The U.S. Department of Health and Human Services on Tuesday announced new guidelines that encouraged states to move anyone 65 or older as well as those with pre-existing conditions into a current phase that is largely reserved for health care workers and those working in long-term care facilities. At the same time, President Donald Trump’s government also promised to release the second doses of the vaccine rather than keep it in the reserve for the boosters.
The change in strategy has been under consideration for weeks, and Maine health officials mostly did not want to speculate on what the state would do if it did. But Mills said in a Tuesday news release that it was “appropriate” that the first vaccines go to older residents and that she would announce updates to the plan soon.
Maine is the oldest state in the country at median age. It also has one of the largest share among states of people with health conditions that make them vulnerable to COVID-19. A report from the Kaiser Family Foundation found that 42.5 percent of Maine adults – 60 percent of those over 65 and 23 percent of younger adults – are at risk of contracting serious diseases if they contract the virus.
There may be logical implications for the change. Maine, like many states, prioritized health care workers, residents of long-term care facilities, and emergency medical services workers for its first doses.
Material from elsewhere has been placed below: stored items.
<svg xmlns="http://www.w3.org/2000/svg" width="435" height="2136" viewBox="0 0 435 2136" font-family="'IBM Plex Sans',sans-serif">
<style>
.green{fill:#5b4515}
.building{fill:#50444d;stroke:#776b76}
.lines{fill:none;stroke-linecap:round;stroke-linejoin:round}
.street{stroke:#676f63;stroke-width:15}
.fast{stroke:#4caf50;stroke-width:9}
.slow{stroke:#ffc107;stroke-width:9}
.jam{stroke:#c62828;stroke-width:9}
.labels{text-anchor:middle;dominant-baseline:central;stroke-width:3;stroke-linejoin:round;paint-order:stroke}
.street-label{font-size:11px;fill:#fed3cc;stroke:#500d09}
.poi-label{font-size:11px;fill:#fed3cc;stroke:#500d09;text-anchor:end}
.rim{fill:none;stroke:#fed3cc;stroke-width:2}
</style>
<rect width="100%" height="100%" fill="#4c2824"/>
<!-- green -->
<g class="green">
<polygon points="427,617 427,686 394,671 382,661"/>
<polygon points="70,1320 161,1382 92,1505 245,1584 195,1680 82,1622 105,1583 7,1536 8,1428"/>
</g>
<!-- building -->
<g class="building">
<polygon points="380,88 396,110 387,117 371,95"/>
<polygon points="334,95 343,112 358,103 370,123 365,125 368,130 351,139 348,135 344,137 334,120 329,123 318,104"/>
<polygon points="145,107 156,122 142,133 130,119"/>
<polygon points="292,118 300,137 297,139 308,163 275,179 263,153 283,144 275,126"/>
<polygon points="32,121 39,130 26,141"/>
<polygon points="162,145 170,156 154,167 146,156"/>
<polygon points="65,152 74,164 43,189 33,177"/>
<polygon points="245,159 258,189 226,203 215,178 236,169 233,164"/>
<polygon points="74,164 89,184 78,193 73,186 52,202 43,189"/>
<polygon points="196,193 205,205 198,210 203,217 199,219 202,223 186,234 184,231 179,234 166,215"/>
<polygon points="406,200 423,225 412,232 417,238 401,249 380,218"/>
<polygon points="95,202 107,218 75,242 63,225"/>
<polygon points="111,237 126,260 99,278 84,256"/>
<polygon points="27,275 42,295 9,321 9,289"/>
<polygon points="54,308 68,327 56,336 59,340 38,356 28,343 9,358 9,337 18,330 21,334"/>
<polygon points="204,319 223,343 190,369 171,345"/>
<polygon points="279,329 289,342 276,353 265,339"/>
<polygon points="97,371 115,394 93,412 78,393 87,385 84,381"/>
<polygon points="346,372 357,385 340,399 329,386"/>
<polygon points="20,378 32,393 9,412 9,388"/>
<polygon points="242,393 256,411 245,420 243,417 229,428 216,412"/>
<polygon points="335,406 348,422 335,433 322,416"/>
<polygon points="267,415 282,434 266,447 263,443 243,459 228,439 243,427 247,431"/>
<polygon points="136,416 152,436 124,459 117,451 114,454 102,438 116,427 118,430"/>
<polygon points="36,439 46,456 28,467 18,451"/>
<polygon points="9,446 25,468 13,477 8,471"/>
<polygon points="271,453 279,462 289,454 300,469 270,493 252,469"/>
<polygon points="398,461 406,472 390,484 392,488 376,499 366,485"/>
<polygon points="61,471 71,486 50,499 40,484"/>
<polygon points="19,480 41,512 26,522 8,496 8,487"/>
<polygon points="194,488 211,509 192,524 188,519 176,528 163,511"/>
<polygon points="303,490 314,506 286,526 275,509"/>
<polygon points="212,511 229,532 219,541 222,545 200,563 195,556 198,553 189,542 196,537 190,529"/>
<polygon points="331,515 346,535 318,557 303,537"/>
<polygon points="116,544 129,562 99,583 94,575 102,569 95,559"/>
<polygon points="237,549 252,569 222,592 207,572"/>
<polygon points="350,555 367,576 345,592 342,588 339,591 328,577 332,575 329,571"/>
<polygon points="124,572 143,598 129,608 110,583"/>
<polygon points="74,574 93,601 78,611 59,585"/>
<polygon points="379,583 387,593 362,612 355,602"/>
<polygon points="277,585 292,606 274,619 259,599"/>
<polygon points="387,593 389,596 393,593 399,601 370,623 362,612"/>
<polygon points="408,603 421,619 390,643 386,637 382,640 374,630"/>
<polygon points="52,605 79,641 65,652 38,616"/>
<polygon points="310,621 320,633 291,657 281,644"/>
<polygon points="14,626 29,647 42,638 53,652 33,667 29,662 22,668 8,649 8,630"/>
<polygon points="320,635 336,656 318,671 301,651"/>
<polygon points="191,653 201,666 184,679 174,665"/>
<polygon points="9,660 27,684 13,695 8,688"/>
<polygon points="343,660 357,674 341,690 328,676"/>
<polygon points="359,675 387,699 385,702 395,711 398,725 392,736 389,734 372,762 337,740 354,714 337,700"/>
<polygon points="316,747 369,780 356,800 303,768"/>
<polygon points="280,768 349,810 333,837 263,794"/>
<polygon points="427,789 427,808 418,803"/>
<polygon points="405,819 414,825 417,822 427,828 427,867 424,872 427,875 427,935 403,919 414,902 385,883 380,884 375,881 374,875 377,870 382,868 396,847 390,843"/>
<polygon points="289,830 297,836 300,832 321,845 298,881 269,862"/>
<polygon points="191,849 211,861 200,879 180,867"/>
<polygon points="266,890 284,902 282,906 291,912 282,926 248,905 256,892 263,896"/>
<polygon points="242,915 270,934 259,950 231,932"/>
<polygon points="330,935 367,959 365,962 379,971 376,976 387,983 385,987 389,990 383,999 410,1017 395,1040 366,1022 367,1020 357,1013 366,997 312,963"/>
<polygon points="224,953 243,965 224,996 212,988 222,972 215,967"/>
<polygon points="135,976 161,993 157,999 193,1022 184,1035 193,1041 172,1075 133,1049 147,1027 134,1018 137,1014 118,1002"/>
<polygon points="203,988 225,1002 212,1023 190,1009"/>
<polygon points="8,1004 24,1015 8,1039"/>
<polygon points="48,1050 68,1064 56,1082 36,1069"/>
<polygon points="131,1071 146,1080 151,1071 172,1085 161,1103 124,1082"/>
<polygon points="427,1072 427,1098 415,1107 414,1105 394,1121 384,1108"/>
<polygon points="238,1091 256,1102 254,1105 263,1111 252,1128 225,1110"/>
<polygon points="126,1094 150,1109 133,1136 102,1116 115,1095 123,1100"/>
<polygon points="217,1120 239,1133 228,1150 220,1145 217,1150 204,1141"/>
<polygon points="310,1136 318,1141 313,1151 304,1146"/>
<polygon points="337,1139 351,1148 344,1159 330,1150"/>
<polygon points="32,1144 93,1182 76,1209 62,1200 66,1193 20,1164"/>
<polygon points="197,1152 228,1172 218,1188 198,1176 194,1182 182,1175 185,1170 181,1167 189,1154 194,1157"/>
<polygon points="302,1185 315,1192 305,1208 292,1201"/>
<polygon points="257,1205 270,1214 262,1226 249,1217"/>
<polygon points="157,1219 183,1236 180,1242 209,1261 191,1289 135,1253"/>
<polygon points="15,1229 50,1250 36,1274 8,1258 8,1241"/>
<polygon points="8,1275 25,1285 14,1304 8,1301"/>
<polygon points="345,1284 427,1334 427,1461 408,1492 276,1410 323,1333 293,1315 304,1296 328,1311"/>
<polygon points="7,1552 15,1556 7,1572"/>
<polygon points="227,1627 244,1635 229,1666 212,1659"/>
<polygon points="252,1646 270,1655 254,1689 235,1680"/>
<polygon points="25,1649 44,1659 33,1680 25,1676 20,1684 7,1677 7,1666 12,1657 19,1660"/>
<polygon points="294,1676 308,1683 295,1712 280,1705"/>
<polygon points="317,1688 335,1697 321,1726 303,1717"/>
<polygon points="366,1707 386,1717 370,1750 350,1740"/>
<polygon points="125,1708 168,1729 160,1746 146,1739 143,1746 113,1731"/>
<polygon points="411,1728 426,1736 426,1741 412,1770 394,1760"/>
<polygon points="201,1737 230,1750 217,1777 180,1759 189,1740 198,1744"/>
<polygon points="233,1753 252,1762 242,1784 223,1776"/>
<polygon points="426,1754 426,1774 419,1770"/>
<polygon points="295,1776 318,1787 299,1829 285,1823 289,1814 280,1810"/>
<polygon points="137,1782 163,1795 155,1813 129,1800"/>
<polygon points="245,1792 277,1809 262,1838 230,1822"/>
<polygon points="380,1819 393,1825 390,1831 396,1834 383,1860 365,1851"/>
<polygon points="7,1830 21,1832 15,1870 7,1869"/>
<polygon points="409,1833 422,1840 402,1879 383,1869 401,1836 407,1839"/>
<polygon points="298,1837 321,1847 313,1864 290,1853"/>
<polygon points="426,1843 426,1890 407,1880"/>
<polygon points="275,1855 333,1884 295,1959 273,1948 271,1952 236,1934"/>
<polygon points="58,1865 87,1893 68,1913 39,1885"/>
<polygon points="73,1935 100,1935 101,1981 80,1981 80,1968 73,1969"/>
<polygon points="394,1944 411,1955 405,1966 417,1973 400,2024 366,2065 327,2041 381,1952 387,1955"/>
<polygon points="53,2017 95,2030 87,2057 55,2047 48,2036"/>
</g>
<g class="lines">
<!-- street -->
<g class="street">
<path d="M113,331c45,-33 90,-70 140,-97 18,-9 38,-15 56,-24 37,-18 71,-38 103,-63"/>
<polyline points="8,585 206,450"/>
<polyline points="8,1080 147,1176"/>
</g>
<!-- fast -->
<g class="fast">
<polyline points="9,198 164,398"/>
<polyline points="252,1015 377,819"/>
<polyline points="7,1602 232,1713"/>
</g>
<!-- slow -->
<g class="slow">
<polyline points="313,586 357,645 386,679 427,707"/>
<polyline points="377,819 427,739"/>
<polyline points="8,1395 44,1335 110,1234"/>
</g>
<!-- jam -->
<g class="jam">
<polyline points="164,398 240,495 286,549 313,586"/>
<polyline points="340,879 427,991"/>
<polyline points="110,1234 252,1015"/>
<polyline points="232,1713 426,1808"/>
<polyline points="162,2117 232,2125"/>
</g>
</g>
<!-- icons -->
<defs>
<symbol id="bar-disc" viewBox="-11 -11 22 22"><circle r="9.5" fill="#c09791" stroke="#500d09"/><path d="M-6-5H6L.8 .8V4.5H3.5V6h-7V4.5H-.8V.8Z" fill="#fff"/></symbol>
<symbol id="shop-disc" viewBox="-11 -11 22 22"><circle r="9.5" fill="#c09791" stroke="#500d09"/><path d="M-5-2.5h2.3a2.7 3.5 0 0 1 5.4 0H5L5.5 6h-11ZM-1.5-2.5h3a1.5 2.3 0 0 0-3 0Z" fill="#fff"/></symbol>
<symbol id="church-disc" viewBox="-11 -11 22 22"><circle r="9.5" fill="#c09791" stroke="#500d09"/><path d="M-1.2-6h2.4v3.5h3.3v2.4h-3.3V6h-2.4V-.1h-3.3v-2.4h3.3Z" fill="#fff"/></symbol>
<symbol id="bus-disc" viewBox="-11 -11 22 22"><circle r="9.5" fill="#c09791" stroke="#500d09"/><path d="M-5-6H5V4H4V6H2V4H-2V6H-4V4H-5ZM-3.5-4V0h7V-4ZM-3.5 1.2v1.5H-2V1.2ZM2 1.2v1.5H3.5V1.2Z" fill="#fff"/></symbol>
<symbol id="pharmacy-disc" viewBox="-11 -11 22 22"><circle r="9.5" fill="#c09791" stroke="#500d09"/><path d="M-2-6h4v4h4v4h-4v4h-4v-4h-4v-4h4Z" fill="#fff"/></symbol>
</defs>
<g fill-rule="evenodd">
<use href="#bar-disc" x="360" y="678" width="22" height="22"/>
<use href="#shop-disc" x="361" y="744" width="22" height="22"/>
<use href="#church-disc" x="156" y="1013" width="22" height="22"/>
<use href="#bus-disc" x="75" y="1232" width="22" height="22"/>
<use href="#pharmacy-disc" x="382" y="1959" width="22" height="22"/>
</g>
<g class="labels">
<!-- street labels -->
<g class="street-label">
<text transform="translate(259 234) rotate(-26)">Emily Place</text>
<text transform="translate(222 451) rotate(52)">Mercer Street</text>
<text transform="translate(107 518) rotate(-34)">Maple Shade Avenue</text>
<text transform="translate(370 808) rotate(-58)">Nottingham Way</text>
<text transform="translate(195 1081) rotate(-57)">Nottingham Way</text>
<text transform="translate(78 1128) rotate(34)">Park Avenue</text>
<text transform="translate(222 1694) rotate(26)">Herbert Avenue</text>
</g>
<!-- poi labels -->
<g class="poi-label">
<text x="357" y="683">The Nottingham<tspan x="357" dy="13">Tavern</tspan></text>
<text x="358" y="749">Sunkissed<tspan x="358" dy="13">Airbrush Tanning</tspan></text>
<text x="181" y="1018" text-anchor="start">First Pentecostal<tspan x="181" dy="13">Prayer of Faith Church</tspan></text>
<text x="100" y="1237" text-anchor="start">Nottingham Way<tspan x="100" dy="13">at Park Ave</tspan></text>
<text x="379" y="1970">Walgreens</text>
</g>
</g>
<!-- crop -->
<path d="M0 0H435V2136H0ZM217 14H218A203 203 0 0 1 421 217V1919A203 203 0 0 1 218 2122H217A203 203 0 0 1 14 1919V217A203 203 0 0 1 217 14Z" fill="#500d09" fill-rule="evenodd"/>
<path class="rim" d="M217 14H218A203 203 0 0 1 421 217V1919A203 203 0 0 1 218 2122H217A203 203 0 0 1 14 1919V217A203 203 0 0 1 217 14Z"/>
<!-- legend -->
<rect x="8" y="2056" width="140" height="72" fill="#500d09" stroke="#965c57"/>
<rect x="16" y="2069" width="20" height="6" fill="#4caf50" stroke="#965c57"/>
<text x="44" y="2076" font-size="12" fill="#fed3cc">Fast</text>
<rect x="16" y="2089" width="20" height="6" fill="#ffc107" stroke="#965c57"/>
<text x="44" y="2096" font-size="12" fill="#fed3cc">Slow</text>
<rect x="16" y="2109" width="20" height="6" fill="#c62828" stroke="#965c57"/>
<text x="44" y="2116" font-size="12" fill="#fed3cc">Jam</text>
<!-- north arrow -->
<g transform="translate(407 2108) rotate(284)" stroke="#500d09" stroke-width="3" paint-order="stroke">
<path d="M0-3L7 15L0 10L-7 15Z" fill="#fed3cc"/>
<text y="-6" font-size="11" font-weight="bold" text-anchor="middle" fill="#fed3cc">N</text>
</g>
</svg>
These groups are largely vaccinated at their place of work or residence, making it easier to vaccinate them than other Mainers who have to make appointments.
The director of the Maine Center for Disease Control and Prevention, Nirav Shah, said the state would set up large community establishments and mobile sites as vaccinations began to reach the general population, but the details of those plans had not yet been finalized.
Both vaccinations also require refrigerated storage, although Pfizer’s only require refrigerators, only hospitals, some universities and the state usually have them.
Maine is one of the leading states in the distribution of vaccines, with only four states distributing more doses per capita. State health officials recently vaccinated to vaccines that Walgreens, one of the two major pharmacy chains responsible for the long-term care vaccination program across the country, had no immediate plan to give to hospitals.